For this purpose, a systematic, random counting procedure, similar to the optical disector (Gundersen et al., 1988), was used as described previously (Williams and Rakic, 1988; Rockenstein et al., 2007a). For the purpose of the present study the morphometric analysis was focused on the subgranular zone (SGZ) of the DG. This area corresponds to the layer of NPCs located directly under the first layer of mature granular cells in the DG, which in addition to the SGZ, includes the granular cell layer (GCL) and the molecular layer (ML). The analysis was centered on the SGZ because a previous study has shown that this is the area most consistently affected in APP tg mice (Donovan et al., 2006). To determine the number of BrdU+ or DCX+ cells in the SGZ of the hippocampus, every sixth section (200-µm interval) of the left hemisphere was selected from each animal and processed for immunohistochemistry. The reference volume was determined by tracing the areas using a semi-automatic stereology system (Stereoinvestigator, MicroBrightField, Colchester, VT). Positive cells were counted within a 60 × 60 µm counting frame, which was spaced in a 300 × 300 µm counting grid. Positive profiles that intersected the uppermost focal plane (exclusion plane) or the lateral exclusion boundaries of the counting frame were not counted. The total counts of positive profiles were multiplied by the ratio of reference volume to sampling volume in order to obtain the estimated number of positive cells for each structure. Results were expressed as fold change compared to controls so that the scale is comparable in the studies of neurogenesis in both human and mouse brains.

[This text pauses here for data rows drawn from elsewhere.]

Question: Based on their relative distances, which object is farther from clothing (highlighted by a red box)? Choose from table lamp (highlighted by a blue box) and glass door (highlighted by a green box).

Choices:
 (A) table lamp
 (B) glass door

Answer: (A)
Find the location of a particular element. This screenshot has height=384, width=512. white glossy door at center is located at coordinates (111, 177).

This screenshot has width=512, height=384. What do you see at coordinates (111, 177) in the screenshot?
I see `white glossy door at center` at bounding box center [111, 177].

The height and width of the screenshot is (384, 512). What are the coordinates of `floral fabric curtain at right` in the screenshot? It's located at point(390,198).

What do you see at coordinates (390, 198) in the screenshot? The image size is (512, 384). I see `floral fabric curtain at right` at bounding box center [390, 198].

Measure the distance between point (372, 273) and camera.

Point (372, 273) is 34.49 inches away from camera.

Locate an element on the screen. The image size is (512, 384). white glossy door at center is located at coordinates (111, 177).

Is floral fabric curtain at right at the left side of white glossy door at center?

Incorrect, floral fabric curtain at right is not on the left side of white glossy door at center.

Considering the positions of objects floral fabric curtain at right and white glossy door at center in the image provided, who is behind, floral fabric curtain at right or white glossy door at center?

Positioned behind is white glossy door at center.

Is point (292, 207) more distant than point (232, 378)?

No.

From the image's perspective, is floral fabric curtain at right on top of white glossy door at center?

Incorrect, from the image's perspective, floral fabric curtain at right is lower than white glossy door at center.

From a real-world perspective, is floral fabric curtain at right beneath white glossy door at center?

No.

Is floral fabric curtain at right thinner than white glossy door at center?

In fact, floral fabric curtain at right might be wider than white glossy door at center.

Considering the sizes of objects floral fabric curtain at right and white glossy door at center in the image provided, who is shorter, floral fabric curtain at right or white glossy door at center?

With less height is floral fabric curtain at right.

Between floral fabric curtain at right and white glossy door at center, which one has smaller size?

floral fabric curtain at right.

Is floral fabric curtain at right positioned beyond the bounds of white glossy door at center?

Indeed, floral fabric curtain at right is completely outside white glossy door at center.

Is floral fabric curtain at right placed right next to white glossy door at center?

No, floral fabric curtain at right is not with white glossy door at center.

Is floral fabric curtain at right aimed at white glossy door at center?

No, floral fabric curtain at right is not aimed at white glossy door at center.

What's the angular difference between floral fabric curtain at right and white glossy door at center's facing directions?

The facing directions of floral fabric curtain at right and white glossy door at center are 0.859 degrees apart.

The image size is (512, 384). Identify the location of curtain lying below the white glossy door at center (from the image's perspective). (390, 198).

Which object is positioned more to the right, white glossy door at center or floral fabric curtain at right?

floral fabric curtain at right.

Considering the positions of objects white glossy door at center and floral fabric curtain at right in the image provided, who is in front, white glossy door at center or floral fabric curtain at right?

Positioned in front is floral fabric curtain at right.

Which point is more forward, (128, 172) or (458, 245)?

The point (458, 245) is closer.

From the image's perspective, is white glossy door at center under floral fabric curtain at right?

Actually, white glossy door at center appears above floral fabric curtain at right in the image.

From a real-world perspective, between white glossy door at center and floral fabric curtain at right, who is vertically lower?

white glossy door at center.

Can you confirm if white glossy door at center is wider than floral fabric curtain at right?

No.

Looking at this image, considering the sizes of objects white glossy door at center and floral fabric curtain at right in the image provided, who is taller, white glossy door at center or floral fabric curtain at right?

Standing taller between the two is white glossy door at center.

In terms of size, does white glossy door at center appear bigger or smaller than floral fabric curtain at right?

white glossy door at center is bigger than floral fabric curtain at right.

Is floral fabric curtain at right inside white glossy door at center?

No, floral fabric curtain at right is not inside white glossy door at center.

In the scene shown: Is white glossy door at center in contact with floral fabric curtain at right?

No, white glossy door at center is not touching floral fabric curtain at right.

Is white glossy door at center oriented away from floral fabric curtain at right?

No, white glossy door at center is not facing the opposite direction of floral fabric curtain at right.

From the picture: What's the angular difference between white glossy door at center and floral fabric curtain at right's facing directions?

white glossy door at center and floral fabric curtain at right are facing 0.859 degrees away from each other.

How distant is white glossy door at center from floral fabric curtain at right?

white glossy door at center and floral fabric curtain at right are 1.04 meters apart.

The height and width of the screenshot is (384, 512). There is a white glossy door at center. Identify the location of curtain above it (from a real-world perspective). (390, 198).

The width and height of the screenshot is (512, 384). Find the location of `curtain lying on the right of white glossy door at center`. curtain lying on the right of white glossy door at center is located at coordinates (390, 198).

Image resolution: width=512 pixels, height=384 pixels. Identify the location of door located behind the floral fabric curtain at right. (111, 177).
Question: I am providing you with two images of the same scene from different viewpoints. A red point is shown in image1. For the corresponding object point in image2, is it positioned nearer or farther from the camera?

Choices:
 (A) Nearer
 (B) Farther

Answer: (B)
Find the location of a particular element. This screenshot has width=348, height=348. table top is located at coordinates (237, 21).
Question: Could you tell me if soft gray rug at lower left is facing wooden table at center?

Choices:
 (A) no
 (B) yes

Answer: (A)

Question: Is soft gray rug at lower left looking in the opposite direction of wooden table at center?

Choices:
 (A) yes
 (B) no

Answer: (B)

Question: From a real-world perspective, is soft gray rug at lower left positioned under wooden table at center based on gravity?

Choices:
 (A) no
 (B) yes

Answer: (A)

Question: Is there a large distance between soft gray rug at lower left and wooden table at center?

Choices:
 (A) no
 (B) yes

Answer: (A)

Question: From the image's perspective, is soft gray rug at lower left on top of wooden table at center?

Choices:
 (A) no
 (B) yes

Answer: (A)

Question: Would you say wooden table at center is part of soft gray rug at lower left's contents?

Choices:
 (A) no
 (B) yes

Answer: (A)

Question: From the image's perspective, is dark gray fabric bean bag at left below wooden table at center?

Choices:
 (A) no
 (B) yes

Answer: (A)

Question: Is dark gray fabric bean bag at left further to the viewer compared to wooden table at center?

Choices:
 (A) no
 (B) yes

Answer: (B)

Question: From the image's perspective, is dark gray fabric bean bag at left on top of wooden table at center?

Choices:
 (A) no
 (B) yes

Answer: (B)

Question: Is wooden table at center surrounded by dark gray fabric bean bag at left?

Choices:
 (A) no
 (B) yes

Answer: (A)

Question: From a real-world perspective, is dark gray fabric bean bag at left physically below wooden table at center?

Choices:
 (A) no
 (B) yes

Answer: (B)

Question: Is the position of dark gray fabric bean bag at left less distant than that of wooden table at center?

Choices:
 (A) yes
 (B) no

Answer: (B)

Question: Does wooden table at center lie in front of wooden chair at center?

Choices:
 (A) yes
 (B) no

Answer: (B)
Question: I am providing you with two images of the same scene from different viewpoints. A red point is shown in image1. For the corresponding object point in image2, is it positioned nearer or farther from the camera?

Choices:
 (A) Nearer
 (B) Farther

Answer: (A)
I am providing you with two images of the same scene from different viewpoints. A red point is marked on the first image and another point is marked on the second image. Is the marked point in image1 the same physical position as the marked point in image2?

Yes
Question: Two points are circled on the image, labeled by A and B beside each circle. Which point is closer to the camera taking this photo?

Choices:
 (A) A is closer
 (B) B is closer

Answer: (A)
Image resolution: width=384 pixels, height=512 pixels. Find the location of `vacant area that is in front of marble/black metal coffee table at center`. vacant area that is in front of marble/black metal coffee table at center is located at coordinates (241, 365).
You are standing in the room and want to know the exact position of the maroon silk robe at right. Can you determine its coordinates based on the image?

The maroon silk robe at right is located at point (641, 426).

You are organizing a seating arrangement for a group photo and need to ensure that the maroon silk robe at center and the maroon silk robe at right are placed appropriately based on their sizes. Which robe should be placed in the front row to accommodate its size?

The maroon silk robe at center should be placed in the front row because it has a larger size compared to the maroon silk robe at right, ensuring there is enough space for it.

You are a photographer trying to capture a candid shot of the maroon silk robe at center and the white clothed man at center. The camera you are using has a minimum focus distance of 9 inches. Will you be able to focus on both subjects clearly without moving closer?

Adult rat hippocampal NPCs (generously provided by F. Gage, Salk Institute) were cultured routinely for expansion essentially as previously described (Ray and Gage, 2006) with some modifications. Briefly, cells were grown for expansion in DMEM/F12 media (Mediatech, Manassas, VA) containing B27 supplement, 1X L-glutamine and 1X antibiotic-antimycotic (all from Invitrogen). For induction of neuronal differentiation, cells were plated onto poly-ornithine/laminin (Sigma-Aldrich) coated plates or coverslips and transferred the next day to differentiation media containing N2 supplement (Invitrogen), 1 µM all-trans retinoic acid (Sigma-Aldrich), 5 µM forskolin (Sigma-Aldrich) and 1% FBS. Cells were differentiated for four days, and fresh differentiation media was added at day 2.
For determination of the effects of Aβ exposure on BMP6 expression levels, cultured NPCs were treated with recombinant Aβ. Adult rat hippocampal NPCs were plated for differentiation and cultures were exposed on day 3 of differentiation (24 hr incubation) with freshly solubilized Aβ1–42 (1 µM, American Peptide, Sunnyvale, CA). This concentration of Aβ was selected because it was determined to be sub-lethal in this cell type and is within the range of Aβ concentrations utilized in previous in vitro studies investigating the effects of Aβ on neurogenesis (Haughey et al., 2002a; Haughey et al., 2002b). Cells were harvested on day 4 by cell lysis and total protein or RNA was harvested and prepared for immunoblot or qRT-PCR analyses, respectively.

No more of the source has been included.